== Исходный текст ==
# # #
Русские футуристы заимствовали у итальянцев эти мотивы, связанные с открытием в городе космического измерения, "восстановления прав космоса"32. Приобщение к итальянской трактовке включает и русский футуризм в скрытую полемику с импрессионизмом. В русском искусстве подобные мотивы (космического, стихийного) возникли как бы в смягченном и одновременно чуть ироническом варианте, обрели личностную интонацию. Так, ранние стихи Маяковского, построенные именно на метафорическом смешении небесных, космических сил и городских сюжетов, пронизаны индивидуальной интонацией, энергией перенапряжения:

За экипажем

крикливо тянется толпа созвездий пестрополосая.

Венчается автомобильным гаражем,

Целуется газетными киосками,

А шлейфа млечный путь моргающим пажем

Украшен мишурными блестками.

А я?33

Или:

Кричу кирпичу,

Слов исступленных вонзаю кинжал

_ 34

В неба распухшего мякоть.

Однако основной мотив узнаваем. Если взгляд импрессиониста - «поле зрения человека толпы», то взгляд футуриста - «поле зрения» человека, поставленного «лицом к лицу со звездами», оставшегося наедине с миром. Городу живого общения у импрессионистов как бы противопоставлен город одиночества у футуристов. Городские пейзажи русских футуристов чаще безлюдны, если в них и изображены отдельные человеческие фигуры, то это фигуры, потерянные среди

хаотически сдвинувшихся объемов. Здесь явлено другое восприятие современного мира, уже утрачивающее иллюзию его подконтрольности человеку, и иное качество сознания, выстраивающего изначальные отношения «человек-мир» как позицию экзистенциального одиночества.

Безусловно, подобные смыслы, отпечатавшиеся в футуристическом образе города, сближают его с экспрессионизмом. Однако общий пафос отрицания окружающей реальности, предопределенный философской «базой» экспрессионизма, крайне далек от итальянских деклараций и лишь отчасти совпадает с пафосом русских футуристов. Одиночество, открывающееся в их городе, может быть в равной степени проникнуто интонацией ликующего самоутверждения (более свойственного, конечно, итальянцам), настороженности, драматического отчуждения. Но в любом случае эта ситуация непосредственного, прямого, резкого обращения к незнакомому миру характеризуется предельным напряжением сознания, открывающего новую реальность в новых качествах.

Здесь интересен еще один момент. Масштабы футуристического города -масштабы чаще всего внечеловеческие, соотносимые с какой-то иной мерой. Иногда это проявляется в живописных композициях, но особенно очевидным становится в текстах футуристов, где гиперболизм образов, своеобразная гигантомания возникают преимущественно в городских сюжетах. Попытка определить эту "внечеловеческую" меру позволяет раскрыть и важнейшие положения футуристской эстетики и роль города в их теоретических построениях.
# # #
== Перечень из источника данных ==
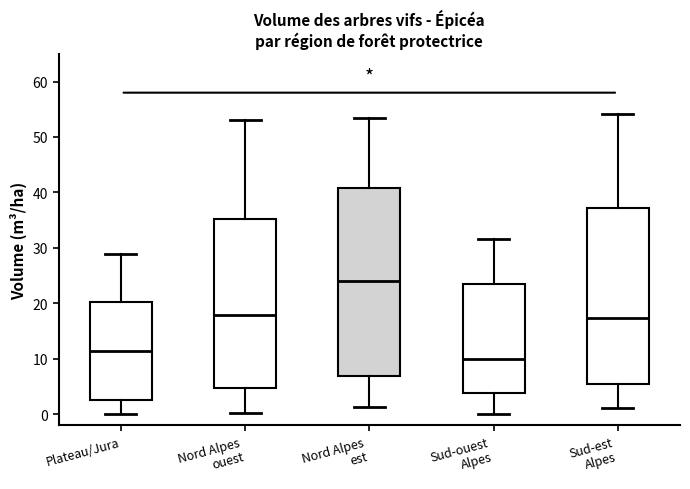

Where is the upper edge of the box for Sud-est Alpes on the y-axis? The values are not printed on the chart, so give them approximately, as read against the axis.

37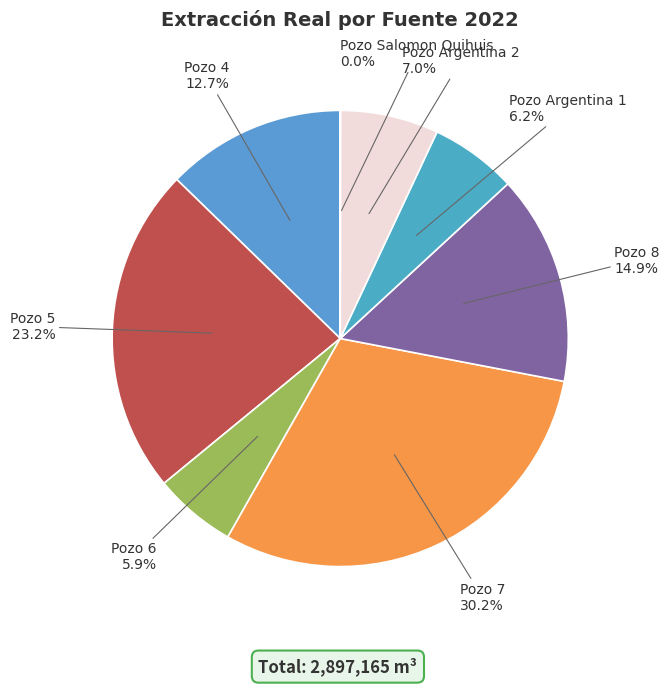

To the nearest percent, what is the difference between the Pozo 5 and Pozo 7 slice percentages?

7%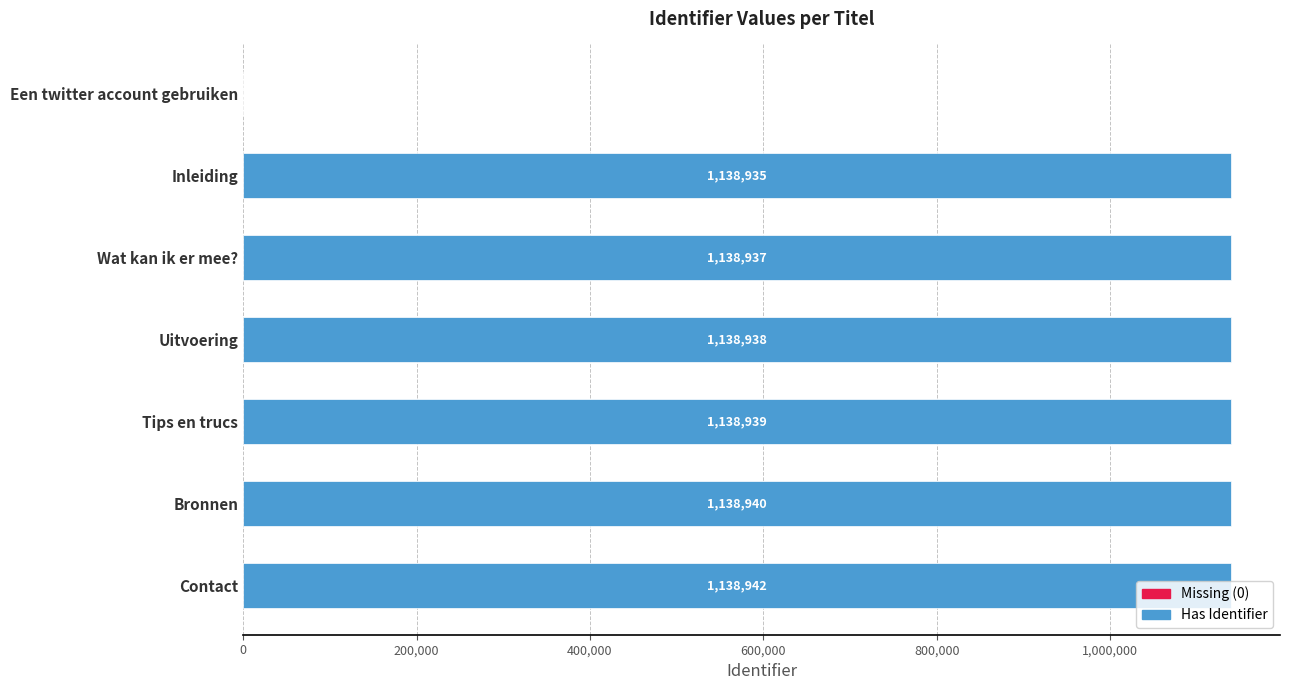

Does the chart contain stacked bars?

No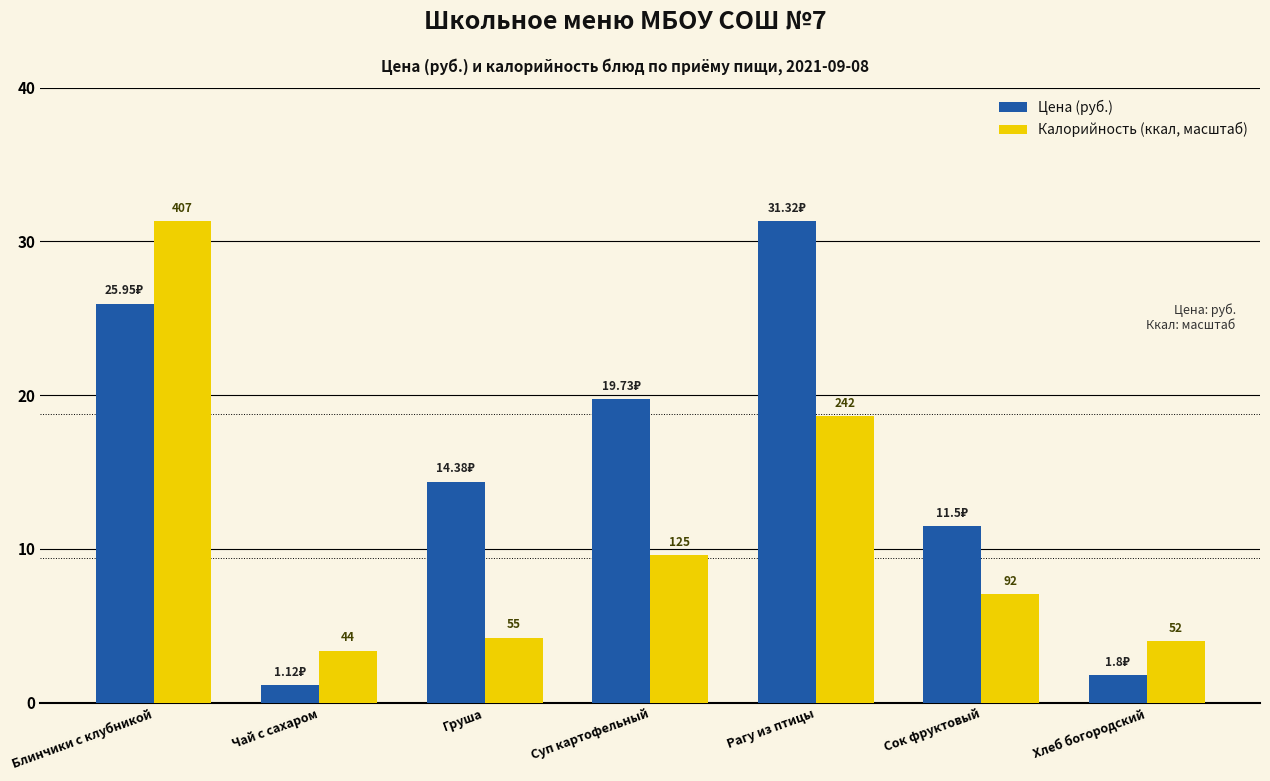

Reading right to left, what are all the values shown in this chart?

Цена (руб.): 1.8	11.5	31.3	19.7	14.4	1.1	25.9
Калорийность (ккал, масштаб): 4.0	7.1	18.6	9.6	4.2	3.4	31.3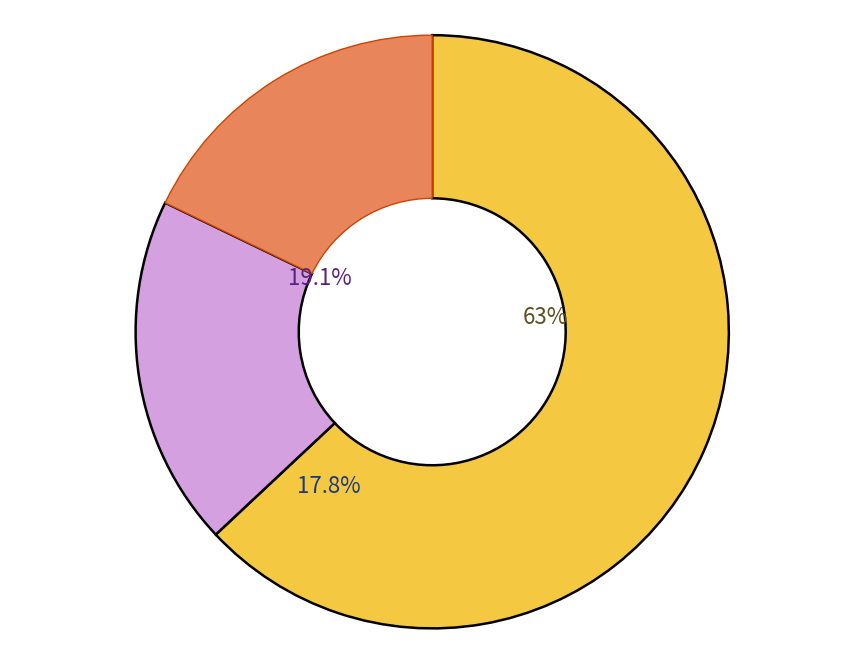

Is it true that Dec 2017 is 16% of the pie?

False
# # #
== Задание 1 ==
Что, согласно тексту о футуристическом образе города, противопоставлено городу живого общения у импрессионистов?
== Задание 2 ==
Перепишите слово в слово фрагмент текста о футуристическом образе города, который открывается словами «Однако основной мотив» и завершается словами «позицию экзистенциального одиночества.».
== Задание 3 ==
Продолжите текст о городе у русских футуристов, начав сразу после его последнего предложения.
Перечень выше для работы не понадобится.

== Ваш ответ 1 ==
Город одиночества у футуристов.

== Ваш ответ 2 ==
Однако основной мотив узнаваем. Если взгляд импрессиониста - «поле зрения человека толпы», то взгляд футуриста - «поле зрения» человека, поставленного «лицом к лицу со звездами», оставшегося наедине с миром. Городу живого общения у импрессионистов как бы противопоставлен город одиночества у футуристов. Городские пейзажи русских футуристов чаще безлюдны, если в них и изображены отдельные человеческие фигуры, то это фигуры, потерянные среди

хаотически сдвинувшихся объемов. Здесь явлено другое восприятие современного мира, уже утрачивающее иллюзию его подконтрольности человеку, и иное качество сознания, выстраивающего изначальные отношения «человек-мир» как позицию экзистенциального одиночества.

== Ваш ответ 3 ==
Футуристский город уже не соразмерен обычному человеку. В манифестах Маринетти появляются образы огромных городов, расположенных на горных ступенях божественной, восходящей к небу лестнице: "Это было в высокую ночь, почти в небе, на персидском плоскогорье, величественном алтаре мира, неизмеримые ступени которого несут многолюдные города»35. Неземной масштаб, рассчитанный, кажется, на поступь героев и полубогов, возникает там, где речь идет о гибели старых и строительстве новых городов: «Выстроившись без конца вдоль рельсового пути, мы задыхались над тиглями с алюминием, баритом и марганцем, которые то и дело пугали облака своим ослепительным взрывом»36. Эти образы соотносимы с тем же контекстом преодоления человеческого и открытия «космического» измерения в футуристической теории новой цивилизации. Из двух возможных аспектов такого уравнивания человеческого и небесного масштабов -своеобразного «одомашнивания» космических сил и экспансии человеческой воли

во Вселенную - русские футуристы выбирают и акцентируют первый, итальянские -

второй. Некое ироническое «панибратство» в отношениях «поэта города» в стихах

Маяковского с созвездиями, кометами, Млечным путем и торжественный, но

одновременно напористый и агрессивный диалог Маринетти с миром - различные

проявления единого подхода.

Вместе с тем, и у русских футуристов возникновение современной

цивилизации, метафорически преломляющееся в теме нового города, ассоциируется

с внечеловечечской, божественной мерой.

Здесь возник, быстр и резв,

Бог заводов - самозванец.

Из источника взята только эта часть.